---------- Given information

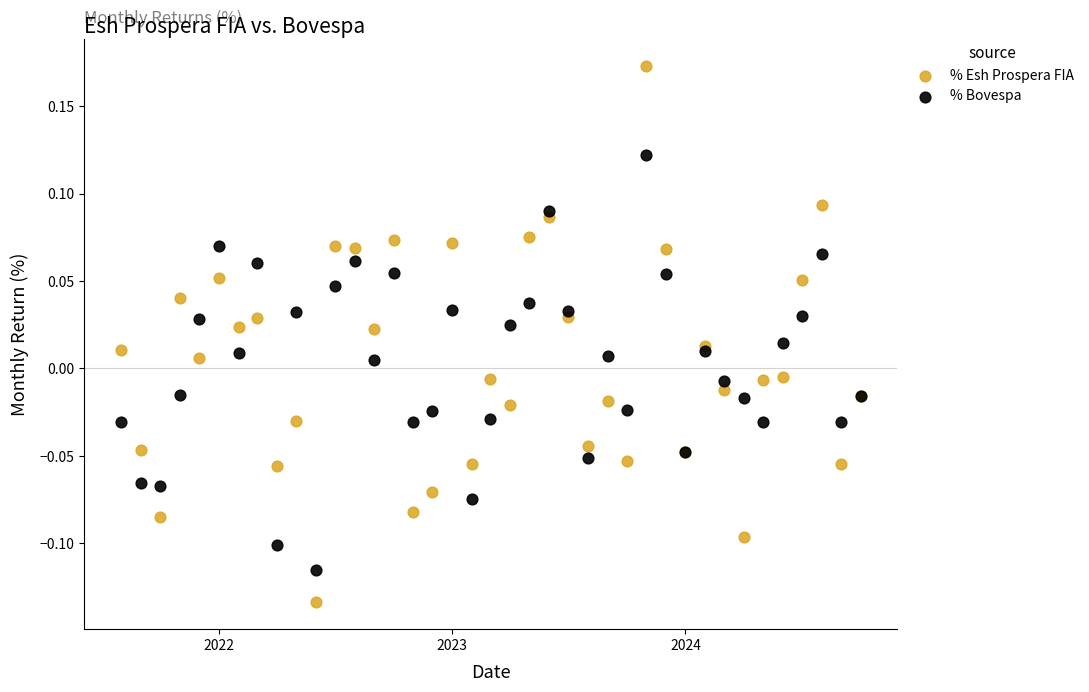

Which series reaches the minimum Y coordinate?

% Esh Prospera FIA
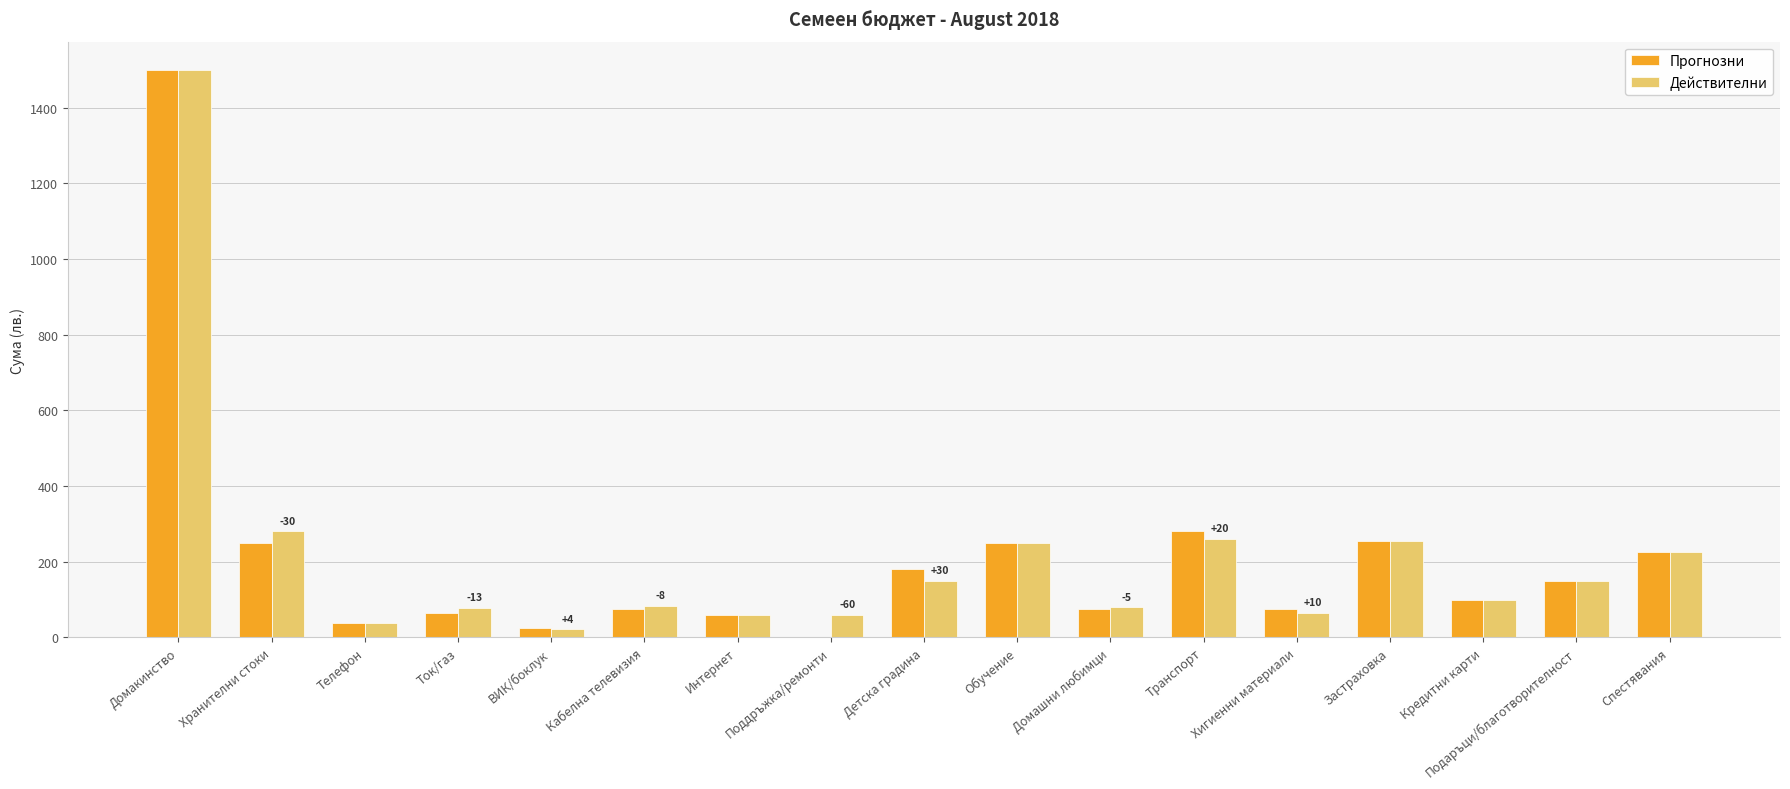

Which category has the highest value across all series?

Домакинство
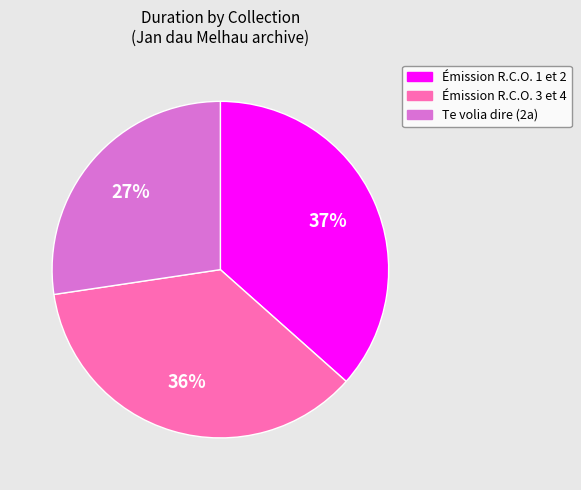

How many slices are in this pie chart?

3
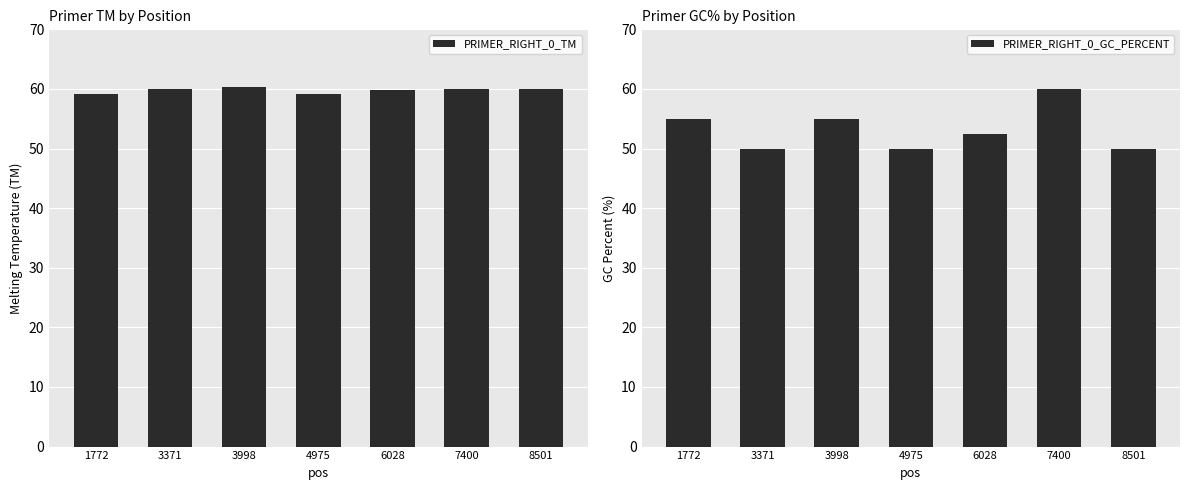

True or false: PRIMER_RIGHT_0_TM has a value of 59.9 at 6028.

True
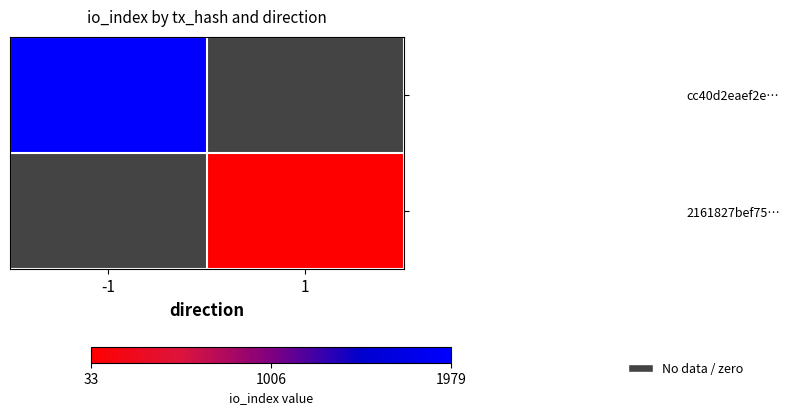

Where is cc40d2eaef2e… nearest to the value 1979?

-1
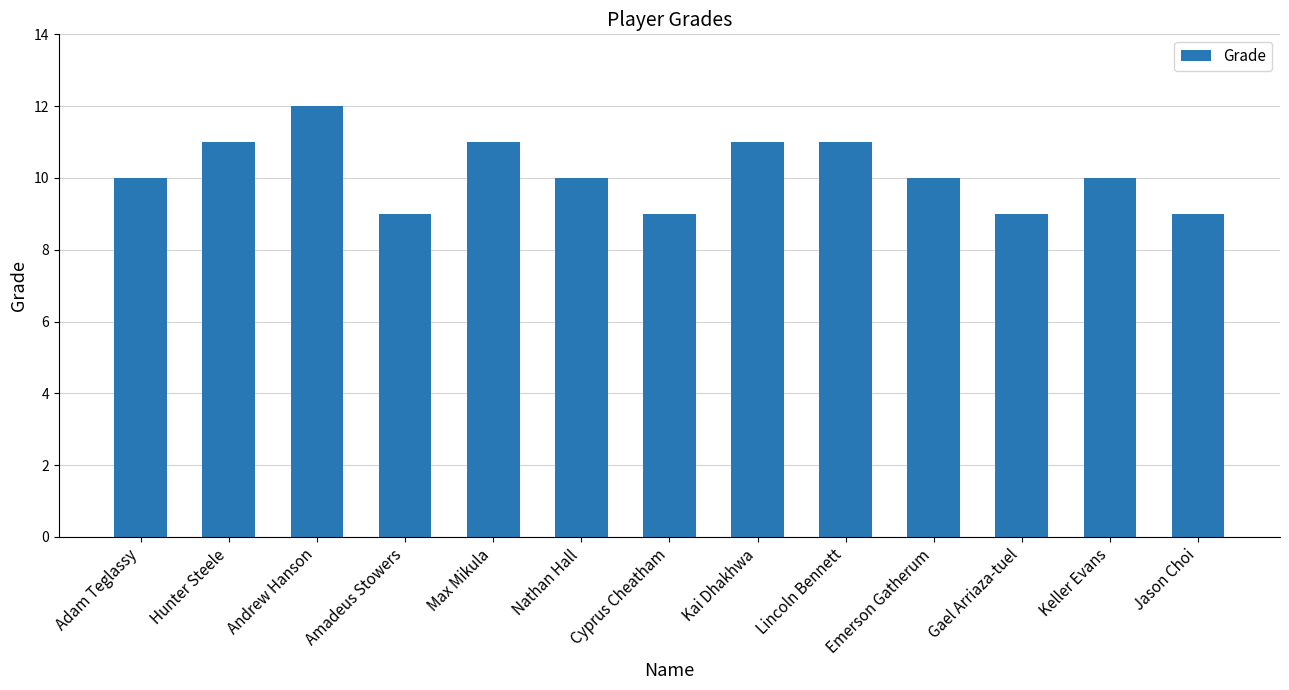

Does the chart contain any negative values?

No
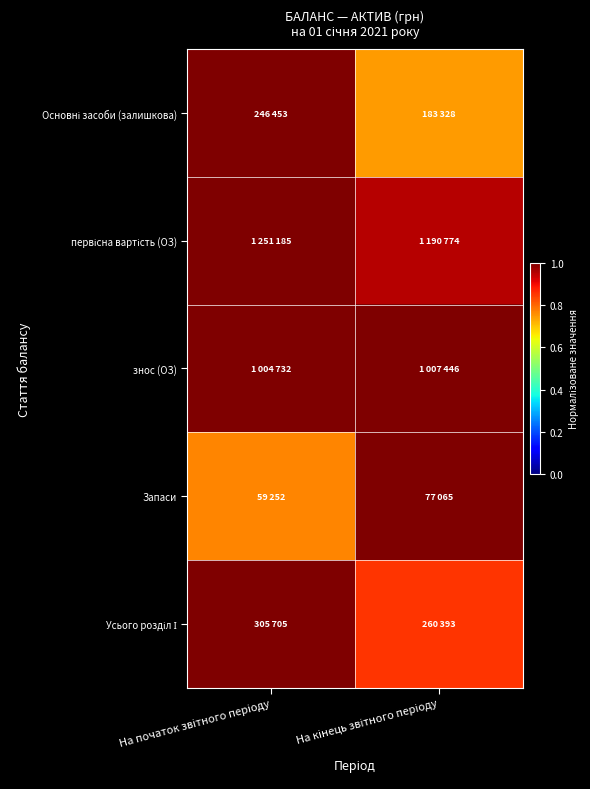

At how many categories does at least one series exceed 0?

2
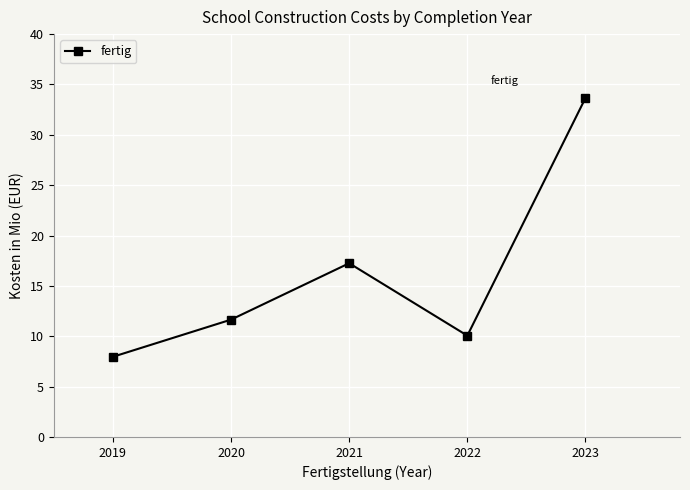

What is the difference between the second highest and minimum values?

9.3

--------------------

Exercise description
Rewrite every item in the source data, changing each "series" to "data series" and leaving the rest unchanged. Omit the pictures from your answer.

Result of this task
Which data series reaches the minimum Y coordinate?

% Esh Prospera FIA

Which category has the highest value across all data series?

Домакинство

How many slices are in this pie chart?

3

True or false: PRIMER_RIGHT_0_TM has a value of 59.9 at 6028.

True

Where is cc40d2eaef2e… nearest to the value 1979?

-1

Does the chart contain any negative values?

No

At how many categories does at least one data series exceed 0?

2

What is the difference between the second highest and minimum values?

9.3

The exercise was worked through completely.